Porque al final, vamos creándonos nuevos problemas y nos enredamos y nos perdemos en nuestros propios laberintos. Y cuando tras una sobredosis de Radiohead (o Morphine o Nick Cave o Elliott Smith o Joy Division), unas cuantas sustancias prohibidas y revolcarte en tu cama de pena; sientes que viste el final del tunel y juras que todo cambiará y serás feliz, sólo te topas con un espejo. Y lo que ves son ojos rojos, palidez de ultratumba y una boca seca. Puaj.

Como somos hijos de las ideologías, nos encantan las ideas y más aún adaptar la realidad a ellas. Entonces en vez de abrir los ojos y contemplar lo que sucede, simplemente pensamos y proyectamos aquello en la realidad. Por eso el celoso en vez de confiar en la otra persona a través de la "observación" producto de compartir la vida juntos, comienza a "idear" las más disparatadas situaciones de infidelidad. De la misma manera, el deseo de suicidarse es una idea que va proyectándose en la realidad y al parecer al suicida le encanta.

Y nos dice la frase clásica: "LA VIDA NO TIENE SENTIDO".

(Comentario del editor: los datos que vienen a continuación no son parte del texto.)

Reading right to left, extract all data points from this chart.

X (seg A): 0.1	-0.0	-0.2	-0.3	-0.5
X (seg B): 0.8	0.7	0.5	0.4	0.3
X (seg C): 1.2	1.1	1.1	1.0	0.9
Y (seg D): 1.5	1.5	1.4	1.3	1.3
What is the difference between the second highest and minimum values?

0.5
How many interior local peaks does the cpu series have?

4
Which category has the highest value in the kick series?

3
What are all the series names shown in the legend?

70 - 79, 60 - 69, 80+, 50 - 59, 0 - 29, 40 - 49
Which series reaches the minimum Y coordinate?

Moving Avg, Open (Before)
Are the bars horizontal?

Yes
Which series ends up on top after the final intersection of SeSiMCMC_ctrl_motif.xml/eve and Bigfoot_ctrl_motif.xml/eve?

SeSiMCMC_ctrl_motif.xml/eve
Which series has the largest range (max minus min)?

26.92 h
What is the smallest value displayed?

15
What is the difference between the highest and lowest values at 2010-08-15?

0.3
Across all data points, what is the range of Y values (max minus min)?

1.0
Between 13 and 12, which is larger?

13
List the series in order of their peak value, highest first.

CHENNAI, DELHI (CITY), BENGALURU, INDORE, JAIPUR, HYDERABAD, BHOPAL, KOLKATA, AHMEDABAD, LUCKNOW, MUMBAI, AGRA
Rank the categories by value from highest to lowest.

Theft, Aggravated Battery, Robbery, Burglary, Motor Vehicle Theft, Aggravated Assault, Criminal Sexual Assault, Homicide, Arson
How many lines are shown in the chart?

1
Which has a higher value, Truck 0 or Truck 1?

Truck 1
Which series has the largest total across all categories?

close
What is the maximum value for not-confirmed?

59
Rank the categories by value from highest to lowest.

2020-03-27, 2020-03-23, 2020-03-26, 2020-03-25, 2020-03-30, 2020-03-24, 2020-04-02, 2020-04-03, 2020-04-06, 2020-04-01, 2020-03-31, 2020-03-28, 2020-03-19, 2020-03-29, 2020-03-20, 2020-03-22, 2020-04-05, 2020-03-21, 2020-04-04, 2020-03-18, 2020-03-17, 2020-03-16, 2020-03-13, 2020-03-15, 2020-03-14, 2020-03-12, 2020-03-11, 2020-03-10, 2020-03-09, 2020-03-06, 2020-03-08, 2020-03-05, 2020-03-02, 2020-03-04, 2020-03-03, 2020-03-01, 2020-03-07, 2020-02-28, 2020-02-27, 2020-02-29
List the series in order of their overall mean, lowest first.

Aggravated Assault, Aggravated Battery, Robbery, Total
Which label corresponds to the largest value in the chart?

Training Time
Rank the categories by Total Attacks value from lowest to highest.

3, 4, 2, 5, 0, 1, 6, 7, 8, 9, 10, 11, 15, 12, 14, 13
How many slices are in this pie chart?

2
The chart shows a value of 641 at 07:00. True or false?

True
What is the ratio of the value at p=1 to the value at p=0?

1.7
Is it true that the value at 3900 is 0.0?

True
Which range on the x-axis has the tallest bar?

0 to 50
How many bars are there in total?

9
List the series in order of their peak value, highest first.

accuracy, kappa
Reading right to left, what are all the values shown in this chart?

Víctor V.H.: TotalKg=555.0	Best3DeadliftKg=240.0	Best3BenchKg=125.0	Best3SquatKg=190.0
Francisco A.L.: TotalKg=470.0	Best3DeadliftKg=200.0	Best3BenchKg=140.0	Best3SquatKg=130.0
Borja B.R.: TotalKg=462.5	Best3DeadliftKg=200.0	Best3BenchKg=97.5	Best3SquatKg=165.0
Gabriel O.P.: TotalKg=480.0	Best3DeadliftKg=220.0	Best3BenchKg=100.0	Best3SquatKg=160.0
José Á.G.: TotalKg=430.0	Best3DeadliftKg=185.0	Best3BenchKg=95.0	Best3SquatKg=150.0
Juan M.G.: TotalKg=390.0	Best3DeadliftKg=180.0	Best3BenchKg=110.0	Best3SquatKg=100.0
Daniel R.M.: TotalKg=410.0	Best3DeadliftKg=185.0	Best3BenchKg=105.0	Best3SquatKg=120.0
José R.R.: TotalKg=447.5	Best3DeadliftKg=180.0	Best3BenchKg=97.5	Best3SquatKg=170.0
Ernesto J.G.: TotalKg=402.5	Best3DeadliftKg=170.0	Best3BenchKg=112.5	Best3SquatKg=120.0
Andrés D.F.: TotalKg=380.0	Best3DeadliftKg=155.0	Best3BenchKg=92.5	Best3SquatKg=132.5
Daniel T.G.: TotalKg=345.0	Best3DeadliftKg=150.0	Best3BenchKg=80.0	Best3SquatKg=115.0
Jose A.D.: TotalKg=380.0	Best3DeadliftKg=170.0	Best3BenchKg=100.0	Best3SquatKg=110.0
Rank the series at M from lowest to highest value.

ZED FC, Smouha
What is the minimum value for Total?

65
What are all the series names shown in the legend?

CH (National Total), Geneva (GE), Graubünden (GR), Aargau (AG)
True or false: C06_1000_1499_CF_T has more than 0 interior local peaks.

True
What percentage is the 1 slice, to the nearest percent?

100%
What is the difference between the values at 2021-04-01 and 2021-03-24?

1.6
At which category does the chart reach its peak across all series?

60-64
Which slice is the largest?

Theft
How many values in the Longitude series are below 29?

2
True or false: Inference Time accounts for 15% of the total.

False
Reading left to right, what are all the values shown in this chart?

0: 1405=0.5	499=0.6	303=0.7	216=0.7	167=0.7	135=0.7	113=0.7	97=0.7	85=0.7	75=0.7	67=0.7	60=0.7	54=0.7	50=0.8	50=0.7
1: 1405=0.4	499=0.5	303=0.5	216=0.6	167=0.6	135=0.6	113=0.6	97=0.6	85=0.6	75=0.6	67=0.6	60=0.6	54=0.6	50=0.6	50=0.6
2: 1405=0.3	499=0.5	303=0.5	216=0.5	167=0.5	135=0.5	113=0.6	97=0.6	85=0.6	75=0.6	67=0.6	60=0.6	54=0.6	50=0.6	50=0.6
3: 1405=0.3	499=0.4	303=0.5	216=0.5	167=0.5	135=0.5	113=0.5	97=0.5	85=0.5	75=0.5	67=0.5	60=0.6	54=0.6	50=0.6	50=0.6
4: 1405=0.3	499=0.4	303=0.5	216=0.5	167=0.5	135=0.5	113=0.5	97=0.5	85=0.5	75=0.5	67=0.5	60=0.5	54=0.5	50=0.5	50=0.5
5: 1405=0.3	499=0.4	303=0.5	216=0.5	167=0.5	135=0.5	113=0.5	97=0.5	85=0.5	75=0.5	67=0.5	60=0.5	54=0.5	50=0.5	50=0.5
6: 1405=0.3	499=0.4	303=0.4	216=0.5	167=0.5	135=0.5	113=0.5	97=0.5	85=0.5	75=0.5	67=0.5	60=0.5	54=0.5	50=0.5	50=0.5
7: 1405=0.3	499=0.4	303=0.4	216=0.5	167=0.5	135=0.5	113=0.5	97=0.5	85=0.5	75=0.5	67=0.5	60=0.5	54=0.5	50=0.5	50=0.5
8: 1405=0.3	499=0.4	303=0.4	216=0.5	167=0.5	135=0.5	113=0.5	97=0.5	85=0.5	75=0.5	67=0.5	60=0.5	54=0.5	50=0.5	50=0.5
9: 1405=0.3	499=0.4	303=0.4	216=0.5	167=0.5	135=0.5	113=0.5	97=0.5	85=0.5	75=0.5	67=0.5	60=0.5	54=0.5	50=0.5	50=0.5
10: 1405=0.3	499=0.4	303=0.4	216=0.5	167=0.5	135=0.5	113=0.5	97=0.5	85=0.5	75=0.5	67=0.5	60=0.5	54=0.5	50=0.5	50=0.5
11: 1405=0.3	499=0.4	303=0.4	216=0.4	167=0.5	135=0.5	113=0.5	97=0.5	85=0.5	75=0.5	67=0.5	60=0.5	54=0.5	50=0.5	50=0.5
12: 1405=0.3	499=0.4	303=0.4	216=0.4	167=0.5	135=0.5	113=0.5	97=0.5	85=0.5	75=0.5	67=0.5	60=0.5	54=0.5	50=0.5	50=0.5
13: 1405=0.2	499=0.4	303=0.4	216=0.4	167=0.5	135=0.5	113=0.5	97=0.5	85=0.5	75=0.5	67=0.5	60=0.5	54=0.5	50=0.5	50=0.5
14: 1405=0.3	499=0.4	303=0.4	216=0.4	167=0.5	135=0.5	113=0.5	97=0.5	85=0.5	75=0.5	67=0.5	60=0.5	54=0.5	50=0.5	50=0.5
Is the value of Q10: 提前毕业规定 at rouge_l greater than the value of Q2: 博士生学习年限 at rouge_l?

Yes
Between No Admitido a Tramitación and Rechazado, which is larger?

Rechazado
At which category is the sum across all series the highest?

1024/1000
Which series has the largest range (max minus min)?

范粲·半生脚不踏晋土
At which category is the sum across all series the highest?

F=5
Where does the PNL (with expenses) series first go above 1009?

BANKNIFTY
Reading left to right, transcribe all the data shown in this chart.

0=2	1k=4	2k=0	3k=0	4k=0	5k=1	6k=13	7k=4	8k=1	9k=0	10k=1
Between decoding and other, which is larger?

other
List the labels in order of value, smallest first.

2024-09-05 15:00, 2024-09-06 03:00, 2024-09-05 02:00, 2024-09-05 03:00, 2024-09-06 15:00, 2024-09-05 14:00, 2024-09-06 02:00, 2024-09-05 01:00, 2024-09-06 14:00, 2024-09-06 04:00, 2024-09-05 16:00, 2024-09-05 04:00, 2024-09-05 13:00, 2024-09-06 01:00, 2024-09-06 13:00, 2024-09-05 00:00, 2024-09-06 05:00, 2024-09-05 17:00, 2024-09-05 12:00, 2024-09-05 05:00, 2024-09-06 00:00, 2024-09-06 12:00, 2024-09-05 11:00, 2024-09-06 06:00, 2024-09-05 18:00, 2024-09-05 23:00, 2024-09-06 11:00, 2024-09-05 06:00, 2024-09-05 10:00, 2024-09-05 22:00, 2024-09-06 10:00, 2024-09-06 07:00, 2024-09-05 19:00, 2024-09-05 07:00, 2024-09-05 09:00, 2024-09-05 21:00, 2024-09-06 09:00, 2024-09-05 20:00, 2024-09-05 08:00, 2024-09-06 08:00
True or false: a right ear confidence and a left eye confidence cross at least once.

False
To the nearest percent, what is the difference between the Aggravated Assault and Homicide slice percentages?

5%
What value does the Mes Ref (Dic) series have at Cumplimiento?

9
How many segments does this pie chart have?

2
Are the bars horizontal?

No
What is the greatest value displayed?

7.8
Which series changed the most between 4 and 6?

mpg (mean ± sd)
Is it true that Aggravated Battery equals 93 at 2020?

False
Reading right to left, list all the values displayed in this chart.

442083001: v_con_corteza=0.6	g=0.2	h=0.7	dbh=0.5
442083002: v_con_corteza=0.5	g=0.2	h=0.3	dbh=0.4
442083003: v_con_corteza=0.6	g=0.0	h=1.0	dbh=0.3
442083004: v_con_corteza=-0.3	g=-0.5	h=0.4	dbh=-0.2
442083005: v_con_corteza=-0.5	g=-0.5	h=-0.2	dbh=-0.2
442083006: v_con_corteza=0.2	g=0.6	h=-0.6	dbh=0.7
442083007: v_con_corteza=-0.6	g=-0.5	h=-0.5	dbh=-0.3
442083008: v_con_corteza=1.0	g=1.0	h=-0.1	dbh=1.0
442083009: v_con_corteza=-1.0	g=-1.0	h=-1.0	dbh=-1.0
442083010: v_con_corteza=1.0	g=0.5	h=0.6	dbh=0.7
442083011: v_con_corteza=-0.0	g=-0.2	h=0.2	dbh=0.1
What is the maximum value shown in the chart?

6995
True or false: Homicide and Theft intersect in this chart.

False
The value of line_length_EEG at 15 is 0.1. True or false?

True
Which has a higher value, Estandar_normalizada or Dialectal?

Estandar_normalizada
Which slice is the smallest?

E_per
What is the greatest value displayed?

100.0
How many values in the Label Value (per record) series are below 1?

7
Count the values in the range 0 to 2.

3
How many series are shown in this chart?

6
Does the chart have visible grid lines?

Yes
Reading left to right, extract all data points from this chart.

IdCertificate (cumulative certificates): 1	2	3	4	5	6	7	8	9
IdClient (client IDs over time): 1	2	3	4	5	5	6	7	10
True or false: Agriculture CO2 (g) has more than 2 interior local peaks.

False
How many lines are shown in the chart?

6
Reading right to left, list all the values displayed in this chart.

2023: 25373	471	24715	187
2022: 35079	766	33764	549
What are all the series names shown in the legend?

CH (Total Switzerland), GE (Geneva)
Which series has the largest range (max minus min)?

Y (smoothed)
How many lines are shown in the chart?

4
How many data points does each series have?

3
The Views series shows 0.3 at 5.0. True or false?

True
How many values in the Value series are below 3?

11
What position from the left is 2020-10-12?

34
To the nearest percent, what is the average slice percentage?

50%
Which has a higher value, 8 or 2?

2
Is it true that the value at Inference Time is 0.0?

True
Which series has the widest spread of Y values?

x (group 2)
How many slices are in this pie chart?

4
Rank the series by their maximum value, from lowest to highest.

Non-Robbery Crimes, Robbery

Para alguien que vive un romance con el nihilismo y se siente la medida de todas las cosas, obviamente que no tiene sentido. ¿Qué sentido puede encontrar un tipo que quiere morirse lo más pronto posible?

100 MOTIVOS

En una escena de Manhattan, Woody Allen hace una lista de cosas por las que vale la pena vivir. Joaquin Sabina tiene una canción donde dice que tenemos memoria, amigos, risa, bares, amores que matan, jadeos, boca, lengua, dientes, locura, deseo, sexo, rock, droga, los pies en el barro y el grito en el cielo; y remata señalando que hay más de cien motivos para no suicidarse, aunque todos fueran mentira. Mi madre es más práctica y dice que si yo me matara, lo peor sería que yo no correría con los gastos del entierro.

Y ese realismo (con toques de humor negro eso si) me hace aterrizar. Porque la pena no puede durar eternamente. Lo peligroso es cuando nos empezamos a quedar pegados en ella y comenzamos a sentirnos orgullosos de soportar el dolor. Y claro, al tener nuestros ojos puestos allí olvidamos de mirar adelante.

Y nos perdemos todo lo bueno, como pasear por el Parque Forestal, tomando helados, mientras el sol pega fuerte, simplemente por pensar demasiado y contemplar poco. Porque si alguien toma la decisión fatal, nunca sabrá si consiguió llamar la atención. Y eso si que es fome. Cuando puedes hacerlo en vida.